A Napoli un passante coraggioso si era fermato per aiutare Emiliana Femiano, 25 anni – una bella ragazza dai tratti mediterranei, ciglia nere, pelle olivastra, denti bianchissimi, sorriso allegro – ferita con dieci coltellate da un corteggiatore respinto. Condannato a 8 anni di carcere, messo ai domiciliari, evaso senza controlli, per prima cosa è andato a cercare Emiliana. E l’ha uccisa.
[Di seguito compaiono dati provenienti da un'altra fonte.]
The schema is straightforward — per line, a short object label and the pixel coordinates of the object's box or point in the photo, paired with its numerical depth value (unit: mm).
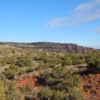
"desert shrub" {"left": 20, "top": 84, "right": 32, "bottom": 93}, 9925
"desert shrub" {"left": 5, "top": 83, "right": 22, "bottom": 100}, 8872
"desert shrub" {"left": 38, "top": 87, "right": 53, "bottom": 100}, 8917
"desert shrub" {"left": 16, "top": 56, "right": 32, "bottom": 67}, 16643
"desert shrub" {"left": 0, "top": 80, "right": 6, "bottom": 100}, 8271
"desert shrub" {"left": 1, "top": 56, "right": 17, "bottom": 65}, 18696
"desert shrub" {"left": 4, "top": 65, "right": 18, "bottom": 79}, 13126
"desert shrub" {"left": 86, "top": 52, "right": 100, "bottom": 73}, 10877
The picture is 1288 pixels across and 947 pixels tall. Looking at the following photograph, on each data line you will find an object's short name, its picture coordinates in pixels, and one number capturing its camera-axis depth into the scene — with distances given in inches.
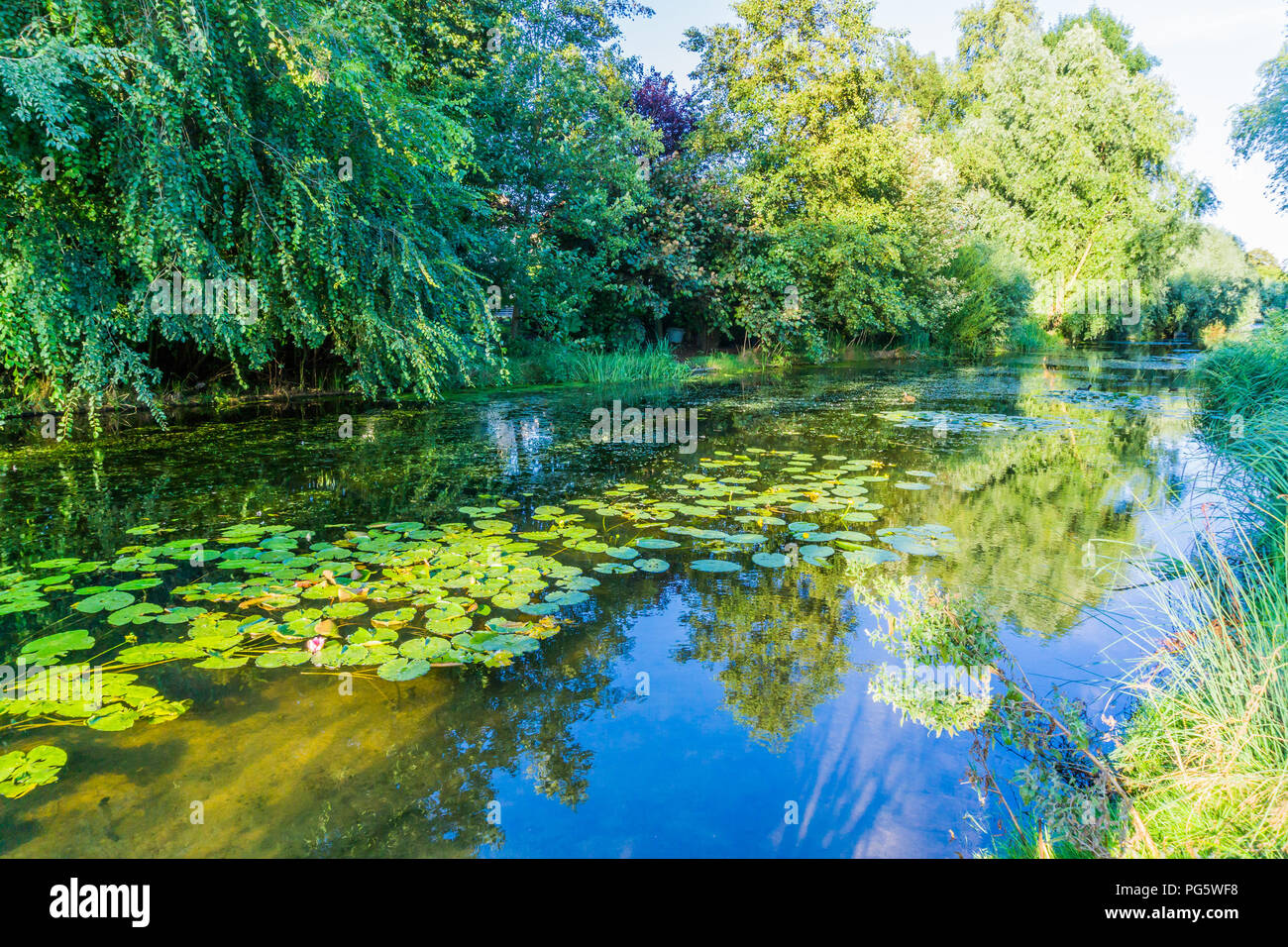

Lucia Annibali ha fatto imprigionare l’uomo che aveva tentato invano di cancellare la sua grazia e piegare la sua dignità. Sto parlando di Luca Varani, l’ex fidanzato che pianificò l’agguato ingaggiando gli albanesi Altistin Precetaj e Rubin Talaban perché il 16 aprile 2013 aggredissero Lucia con l’acido. La donna ha reagito e parte del suo riscatto è stata la sua elezione in Parlamento. Ma ci sono centinaia di donne come lei che non sono entrate nella memoria nazionale. Il motivo è semplice: sono troppe. E non rappresentano un giallo: si sa già chi è l’assassino. Ogni due giorni in Italia una donna viene uccisa da un uomo che non accetta un rifiuto o un abbandono. E in Spagna i numeri sono analoghi. Nei Paesi anglosassoni va un po’ meglio. Però la questione non è soltanto latina. È universale.